Configure permissions in AWS for your federated users

The next step is to create an IAM role that establishes a trust relationship between IAM and your organization's IdP. This role must identify your IdP as a principal (trusted entity) for purposes of federation. The role also defines what users authenticated by your organization's IdP are allowed to do in AWS. You can use the IAM console to create this role. When you create the trust policy that indicates who can assume the role, you specify the SAML provider that you created earlier in IAM. You also specify one or more SAML attributes that a user must match to be allowed to assume the role. For example, you can specify that only users whose SAML eduPersonOrgDN value is ExampleOrg are allowed to sign in. The role wizard automatically adds a condition to test the saml:aud attribute to make sure that the role is assumed only for sign-in to the AWS Management Console. The trust policy for the role might look like this:

{ "Version": "2012-10-17", "Statement": [{ "Effect": "Allow", "Principal": {"Federated": "arn:aws:iam::account-id:saml-provider/ExampleOrgSSOProvider"}, "Action": "sts:AssumeRoleWithSAML", "Condition": {"StringEquals": { "saml:edupersonorgdn": "ExampleOrg", "saml:aud": "https://signin.aws.amazon.com/saml" }} }] }

SAML IDPs used in a role trust policy must be in the same account that the role is in.

You can include regional endpoints for the saml:aud attribute at https://region-code.signin.aws.amazon.com/static/saml-metadata.xml. For a list of possible region-code values, see the Region column in AWS Sign-In endpoints.

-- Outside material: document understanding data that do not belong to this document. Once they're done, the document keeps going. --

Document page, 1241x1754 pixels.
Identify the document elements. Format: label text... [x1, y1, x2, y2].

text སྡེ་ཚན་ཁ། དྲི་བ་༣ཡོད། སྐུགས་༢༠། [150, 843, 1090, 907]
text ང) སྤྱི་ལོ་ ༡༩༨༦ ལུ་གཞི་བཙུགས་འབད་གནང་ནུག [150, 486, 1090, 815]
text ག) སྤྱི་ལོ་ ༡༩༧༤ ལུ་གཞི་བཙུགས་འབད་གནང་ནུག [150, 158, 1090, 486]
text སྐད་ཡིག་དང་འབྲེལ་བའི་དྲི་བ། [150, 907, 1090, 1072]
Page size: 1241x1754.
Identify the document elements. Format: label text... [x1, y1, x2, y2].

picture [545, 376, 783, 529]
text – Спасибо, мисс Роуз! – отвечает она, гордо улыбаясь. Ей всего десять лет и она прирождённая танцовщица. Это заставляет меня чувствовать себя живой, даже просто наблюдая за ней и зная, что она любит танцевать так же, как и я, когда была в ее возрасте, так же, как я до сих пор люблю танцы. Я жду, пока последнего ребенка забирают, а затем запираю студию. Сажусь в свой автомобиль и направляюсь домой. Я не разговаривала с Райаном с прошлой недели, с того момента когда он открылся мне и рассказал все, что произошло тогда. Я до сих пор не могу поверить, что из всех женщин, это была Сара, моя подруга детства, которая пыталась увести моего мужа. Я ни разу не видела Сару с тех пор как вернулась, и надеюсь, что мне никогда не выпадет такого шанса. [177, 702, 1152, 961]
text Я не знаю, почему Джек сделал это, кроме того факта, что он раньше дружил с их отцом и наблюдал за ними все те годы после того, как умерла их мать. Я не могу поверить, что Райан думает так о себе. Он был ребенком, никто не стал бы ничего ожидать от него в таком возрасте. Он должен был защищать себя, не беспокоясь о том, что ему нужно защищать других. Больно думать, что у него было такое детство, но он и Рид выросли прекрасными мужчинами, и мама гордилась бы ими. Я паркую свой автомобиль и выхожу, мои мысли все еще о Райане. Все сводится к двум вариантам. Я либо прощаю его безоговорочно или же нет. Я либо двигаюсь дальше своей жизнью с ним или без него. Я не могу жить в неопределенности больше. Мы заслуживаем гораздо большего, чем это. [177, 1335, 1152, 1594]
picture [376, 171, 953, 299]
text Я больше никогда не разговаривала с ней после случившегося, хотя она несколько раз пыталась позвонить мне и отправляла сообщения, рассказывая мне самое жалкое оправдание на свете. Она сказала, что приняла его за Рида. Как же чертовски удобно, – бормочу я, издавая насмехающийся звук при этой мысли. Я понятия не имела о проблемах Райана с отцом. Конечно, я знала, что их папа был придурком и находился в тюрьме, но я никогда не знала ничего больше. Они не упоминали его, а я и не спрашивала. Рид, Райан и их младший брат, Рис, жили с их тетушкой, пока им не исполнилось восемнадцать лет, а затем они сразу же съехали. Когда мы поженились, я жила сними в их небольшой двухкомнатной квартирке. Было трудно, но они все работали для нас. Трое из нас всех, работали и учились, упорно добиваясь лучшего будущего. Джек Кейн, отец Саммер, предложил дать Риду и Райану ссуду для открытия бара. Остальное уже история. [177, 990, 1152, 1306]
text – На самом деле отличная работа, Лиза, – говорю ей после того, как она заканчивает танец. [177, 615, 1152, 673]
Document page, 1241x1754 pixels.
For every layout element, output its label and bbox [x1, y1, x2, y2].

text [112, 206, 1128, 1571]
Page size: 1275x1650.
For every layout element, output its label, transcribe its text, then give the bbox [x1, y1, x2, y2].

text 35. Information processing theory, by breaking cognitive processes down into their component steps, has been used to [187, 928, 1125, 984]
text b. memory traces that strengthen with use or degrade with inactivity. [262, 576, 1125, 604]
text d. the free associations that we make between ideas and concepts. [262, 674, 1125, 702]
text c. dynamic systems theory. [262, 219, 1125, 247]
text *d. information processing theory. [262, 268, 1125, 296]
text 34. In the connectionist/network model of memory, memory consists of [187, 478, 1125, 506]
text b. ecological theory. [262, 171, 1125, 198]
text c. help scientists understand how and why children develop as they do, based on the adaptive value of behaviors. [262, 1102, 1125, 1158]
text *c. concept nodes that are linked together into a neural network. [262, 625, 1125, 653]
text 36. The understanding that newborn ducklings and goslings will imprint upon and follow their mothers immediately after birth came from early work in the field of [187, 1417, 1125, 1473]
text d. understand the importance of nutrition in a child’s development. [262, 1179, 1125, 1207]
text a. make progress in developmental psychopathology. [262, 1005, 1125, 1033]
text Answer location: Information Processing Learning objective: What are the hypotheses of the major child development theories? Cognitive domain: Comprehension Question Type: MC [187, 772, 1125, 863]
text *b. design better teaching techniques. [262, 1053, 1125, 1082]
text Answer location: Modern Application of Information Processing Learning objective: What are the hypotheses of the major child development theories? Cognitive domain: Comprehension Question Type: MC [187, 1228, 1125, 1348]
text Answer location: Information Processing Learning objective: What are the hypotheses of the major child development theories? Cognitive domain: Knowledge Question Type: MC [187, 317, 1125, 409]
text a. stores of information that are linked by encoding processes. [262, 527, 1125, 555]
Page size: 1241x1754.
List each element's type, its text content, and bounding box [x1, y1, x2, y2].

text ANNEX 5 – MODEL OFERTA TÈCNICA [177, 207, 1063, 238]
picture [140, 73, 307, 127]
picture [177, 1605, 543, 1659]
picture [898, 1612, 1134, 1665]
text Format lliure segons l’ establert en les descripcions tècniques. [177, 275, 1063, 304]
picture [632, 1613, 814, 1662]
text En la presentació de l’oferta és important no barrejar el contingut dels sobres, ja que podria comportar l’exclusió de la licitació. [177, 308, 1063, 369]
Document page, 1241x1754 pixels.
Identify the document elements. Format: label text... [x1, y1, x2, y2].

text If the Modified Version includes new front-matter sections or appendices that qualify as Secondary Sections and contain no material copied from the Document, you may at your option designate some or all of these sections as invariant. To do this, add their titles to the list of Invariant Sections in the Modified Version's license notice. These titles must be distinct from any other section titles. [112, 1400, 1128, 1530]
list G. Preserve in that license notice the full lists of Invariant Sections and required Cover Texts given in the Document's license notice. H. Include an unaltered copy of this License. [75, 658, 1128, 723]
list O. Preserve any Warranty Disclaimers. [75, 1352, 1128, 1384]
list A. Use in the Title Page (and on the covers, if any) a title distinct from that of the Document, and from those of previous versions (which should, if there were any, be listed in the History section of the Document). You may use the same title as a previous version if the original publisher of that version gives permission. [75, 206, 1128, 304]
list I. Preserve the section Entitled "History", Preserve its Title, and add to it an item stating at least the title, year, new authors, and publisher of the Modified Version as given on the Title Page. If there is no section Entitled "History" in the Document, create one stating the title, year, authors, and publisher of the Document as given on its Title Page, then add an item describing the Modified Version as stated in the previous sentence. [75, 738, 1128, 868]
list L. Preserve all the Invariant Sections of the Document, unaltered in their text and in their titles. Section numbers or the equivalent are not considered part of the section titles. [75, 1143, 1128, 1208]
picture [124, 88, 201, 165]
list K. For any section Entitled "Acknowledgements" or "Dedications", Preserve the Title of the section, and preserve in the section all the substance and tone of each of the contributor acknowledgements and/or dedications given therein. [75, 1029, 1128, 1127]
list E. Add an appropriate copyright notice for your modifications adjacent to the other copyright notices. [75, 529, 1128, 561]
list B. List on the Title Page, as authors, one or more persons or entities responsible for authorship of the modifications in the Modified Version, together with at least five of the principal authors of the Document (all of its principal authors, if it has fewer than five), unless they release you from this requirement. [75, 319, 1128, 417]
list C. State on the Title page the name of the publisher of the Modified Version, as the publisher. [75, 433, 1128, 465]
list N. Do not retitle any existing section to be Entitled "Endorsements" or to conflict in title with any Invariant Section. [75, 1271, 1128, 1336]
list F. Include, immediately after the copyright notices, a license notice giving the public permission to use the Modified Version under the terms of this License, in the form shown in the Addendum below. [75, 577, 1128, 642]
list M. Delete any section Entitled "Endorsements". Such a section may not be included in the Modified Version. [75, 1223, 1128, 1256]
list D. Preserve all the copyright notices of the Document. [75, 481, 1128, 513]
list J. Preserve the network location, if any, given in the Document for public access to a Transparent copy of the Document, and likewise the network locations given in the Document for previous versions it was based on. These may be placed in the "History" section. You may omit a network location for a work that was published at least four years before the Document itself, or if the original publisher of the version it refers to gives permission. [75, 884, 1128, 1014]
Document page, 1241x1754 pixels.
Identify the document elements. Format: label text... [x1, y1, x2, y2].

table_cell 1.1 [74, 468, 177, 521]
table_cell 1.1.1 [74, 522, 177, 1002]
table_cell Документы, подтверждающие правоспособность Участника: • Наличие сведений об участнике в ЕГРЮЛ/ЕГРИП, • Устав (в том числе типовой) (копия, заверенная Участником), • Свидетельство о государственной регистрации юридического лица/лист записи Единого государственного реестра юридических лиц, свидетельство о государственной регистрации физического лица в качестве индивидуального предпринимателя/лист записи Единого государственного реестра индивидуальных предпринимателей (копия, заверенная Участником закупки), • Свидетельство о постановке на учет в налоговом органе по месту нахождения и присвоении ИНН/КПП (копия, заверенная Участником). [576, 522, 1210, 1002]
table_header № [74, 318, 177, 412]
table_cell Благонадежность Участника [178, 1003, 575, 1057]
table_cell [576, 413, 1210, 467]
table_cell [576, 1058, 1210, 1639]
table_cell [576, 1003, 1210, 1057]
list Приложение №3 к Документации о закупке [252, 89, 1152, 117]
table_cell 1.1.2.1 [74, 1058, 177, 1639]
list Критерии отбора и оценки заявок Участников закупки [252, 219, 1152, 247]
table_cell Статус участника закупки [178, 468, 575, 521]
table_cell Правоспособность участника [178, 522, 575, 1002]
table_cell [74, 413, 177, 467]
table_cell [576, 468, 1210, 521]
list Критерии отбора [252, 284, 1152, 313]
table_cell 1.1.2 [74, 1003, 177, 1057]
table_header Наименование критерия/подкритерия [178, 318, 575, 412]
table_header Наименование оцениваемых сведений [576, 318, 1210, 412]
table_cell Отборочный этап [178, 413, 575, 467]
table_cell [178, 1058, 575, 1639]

For the permission policy in the role, you specify permissions as you would for any role, user, or group. For example, if users from your organization are allowed to administer Amazon EC2 instances, you explicitly allow Amazon EC2 actions in the permission policy. You can do this by assigning a managed policy, such as the Amazon EC2 Full Access managed policy.

For details about creating a role for a SAML IdP, see Create a role for SAML 2.0 federation (console).

Finish configuration and create SAML assertions

Notify your SAML IdP that AWS is your service provider by installing the saml-metadata.xml file found at https://region-code.signin.aws.amazon.com/static/saml-metadata.xml or https://signin.aws.amazon.com/static/saml-metadata.xml. For a list of possible region-code values, see the Region column in AWS Sign-In endpoints.

How you install that file depends on your IdP. Some providers give you the option to type the URL, whereupon the IdP gets and installs the file for you. Others require you to download the file from the URL and then provide it as a local file. Refer to your IdP documentation for details, or see Integrate third-party SAML solution providers with AWS for links to the web documentation for many of the supported SAML providers.

You also configure the information that you want the IdP to pass as SAML attributes to AWS as part of the authentication response. Most of this information appears in AWS as condition context keys that you can evaluate in your policies. These condition keys ensure that only authorized users in the right contexts are granted permissions to access your AWS resources. You can specify time windows that restrict when the console may be used. You can also specify the maximum time (up to 12 hours) that users can access the console before having to refresh their credentials. For details, see Configure SAML assertions for the authentication response.